Anyone at least 13 years old is invited to take part in the "Great Thanksgiving Listen" by downloading the StoryCorps app and inviting someone to take part.

Isay said throughout StoryCorps' history, people have delved into the most personal and tense moments of their lives: "We've never seen one of these conversations go wrong."

Stories have popped up around the country of people dreading a Thanksgiving spent with relatives with different political leanings than their own and of the fraught political divide prompting some to skip the holiday altogether.

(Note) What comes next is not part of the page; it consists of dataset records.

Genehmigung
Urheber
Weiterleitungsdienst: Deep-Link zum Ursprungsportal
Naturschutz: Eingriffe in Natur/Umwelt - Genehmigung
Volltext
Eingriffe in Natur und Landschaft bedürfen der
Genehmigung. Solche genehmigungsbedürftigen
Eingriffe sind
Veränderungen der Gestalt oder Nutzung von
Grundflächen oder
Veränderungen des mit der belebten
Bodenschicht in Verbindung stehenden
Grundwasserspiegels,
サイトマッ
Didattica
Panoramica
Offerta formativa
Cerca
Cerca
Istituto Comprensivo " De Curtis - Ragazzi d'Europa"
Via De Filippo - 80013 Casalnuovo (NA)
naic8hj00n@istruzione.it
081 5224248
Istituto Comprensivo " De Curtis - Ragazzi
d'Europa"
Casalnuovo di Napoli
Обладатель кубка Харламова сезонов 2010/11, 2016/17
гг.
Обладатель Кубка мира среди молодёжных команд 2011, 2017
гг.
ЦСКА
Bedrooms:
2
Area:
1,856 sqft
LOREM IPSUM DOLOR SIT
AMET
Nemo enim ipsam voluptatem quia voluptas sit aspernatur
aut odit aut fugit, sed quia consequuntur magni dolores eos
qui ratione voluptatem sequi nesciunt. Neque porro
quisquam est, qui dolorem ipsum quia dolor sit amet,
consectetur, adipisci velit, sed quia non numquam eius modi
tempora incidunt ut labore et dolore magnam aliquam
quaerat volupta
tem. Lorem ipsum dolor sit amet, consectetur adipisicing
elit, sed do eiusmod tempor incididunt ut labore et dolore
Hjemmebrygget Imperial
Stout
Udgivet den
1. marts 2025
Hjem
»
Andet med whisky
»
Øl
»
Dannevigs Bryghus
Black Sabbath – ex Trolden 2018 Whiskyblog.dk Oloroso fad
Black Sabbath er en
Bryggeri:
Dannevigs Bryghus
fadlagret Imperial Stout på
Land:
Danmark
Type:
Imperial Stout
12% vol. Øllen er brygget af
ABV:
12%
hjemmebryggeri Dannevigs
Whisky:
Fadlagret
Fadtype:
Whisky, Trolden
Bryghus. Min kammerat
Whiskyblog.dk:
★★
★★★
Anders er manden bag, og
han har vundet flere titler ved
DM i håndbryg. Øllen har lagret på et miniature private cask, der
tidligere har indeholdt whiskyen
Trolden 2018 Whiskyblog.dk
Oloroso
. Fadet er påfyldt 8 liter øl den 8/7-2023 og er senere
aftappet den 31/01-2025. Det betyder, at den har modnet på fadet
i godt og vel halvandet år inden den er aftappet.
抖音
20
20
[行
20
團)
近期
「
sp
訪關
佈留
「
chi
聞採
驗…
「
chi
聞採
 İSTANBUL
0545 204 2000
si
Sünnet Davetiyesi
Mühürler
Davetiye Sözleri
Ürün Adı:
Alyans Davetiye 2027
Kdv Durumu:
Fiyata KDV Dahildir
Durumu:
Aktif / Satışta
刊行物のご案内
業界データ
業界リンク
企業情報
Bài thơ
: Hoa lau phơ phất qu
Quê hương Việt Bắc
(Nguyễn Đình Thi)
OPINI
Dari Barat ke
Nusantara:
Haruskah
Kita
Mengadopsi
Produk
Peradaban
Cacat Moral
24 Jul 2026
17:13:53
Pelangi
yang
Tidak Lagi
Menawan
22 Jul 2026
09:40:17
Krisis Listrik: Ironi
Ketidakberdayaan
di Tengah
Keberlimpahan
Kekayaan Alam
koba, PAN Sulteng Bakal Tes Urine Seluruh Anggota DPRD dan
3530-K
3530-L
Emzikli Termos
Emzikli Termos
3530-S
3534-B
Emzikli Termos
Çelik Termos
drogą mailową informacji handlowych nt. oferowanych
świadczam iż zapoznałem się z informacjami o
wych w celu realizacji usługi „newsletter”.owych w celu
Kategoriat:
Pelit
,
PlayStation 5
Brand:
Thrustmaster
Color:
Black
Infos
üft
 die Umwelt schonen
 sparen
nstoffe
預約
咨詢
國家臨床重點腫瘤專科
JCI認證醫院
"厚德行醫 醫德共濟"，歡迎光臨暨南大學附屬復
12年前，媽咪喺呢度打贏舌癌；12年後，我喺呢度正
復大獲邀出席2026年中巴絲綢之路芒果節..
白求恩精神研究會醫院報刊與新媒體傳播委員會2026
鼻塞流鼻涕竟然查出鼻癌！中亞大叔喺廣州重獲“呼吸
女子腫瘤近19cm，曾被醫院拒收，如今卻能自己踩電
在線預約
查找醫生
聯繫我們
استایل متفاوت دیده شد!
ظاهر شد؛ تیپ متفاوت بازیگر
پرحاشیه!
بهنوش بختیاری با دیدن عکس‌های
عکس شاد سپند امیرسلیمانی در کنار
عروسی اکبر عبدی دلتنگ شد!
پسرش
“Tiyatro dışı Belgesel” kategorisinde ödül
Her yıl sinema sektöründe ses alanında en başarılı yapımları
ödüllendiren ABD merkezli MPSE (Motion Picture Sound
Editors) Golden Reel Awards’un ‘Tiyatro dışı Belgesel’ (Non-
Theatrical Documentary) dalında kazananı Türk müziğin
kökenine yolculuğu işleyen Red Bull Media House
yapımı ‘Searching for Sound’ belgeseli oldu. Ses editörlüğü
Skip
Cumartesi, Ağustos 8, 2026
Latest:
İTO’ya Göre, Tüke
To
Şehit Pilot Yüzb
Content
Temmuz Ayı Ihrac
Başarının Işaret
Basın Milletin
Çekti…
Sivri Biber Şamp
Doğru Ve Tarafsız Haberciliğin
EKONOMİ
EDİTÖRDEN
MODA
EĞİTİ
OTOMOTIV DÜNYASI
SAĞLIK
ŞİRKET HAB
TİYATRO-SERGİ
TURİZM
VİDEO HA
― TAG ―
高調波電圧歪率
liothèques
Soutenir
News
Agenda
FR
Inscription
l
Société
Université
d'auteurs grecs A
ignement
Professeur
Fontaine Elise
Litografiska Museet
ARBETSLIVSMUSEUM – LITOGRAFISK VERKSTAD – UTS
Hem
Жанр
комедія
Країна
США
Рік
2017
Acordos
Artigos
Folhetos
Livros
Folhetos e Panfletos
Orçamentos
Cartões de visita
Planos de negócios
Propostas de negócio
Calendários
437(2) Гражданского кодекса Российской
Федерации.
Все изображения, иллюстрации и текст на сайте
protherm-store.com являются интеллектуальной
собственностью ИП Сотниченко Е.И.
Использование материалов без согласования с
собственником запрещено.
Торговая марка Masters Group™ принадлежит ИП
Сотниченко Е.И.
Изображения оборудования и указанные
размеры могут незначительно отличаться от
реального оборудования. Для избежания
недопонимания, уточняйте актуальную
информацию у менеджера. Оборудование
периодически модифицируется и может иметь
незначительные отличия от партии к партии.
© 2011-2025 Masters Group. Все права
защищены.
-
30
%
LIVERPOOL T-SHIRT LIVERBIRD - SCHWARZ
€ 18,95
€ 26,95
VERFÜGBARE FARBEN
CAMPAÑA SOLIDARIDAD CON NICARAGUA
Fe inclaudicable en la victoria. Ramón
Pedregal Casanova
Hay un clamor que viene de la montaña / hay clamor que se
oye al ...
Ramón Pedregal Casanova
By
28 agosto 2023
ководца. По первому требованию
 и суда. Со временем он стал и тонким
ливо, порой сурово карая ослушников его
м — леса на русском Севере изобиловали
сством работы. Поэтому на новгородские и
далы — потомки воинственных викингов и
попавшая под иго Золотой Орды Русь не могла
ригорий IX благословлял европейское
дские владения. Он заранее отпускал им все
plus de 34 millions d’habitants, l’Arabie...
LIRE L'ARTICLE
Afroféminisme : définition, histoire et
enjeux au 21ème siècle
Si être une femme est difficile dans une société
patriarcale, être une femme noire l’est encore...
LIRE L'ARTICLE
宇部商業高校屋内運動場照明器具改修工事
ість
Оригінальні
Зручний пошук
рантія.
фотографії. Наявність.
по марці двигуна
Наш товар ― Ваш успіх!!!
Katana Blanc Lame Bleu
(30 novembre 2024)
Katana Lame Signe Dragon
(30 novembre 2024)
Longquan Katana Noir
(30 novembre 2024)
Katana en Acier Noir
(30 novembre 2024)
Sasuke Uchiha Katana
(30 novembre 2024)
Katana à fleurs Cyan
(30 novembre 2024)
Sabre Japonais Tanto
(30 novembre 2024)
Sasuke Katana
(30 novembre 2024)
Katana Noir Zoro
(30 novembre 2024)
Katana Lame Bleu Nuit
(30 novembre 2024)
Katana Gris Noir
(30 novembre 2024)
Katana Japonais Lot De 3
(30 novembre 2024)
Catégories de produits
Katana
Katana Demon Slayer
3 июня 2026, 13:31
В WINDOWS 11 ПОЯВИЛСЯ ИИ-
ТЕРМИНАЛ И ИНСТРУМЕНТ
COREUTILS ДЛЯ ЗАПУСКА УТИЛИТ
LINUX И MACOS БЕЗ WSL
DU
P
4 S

StoryCorps conversations aren't aimed at diving into the particulars of the political debate but simply listening to the feelings of another. Because of that, and because the conversation is generally between two people who love and respect each other, Isay said there's little risk of acrimony.

"They're not talking about political issues," he said, "they're talking about the people they care about."

StoryCorps was founded in 2003, and for most of its existence, participants went to a recording booth to share their story. After winning a TED Prize last year, though, StoryCorps launched an app that allows people to record and upload their conversations from anywhere, with the files being preserved by the Library of Congress.

Isay says his 13 years working on his brainchild have left him more hopeful than ever, and that this week's conversations could be an example across the country. "It's time that the bubbles start to break and we start to listen to each other again and recognize how much we have in common," he said.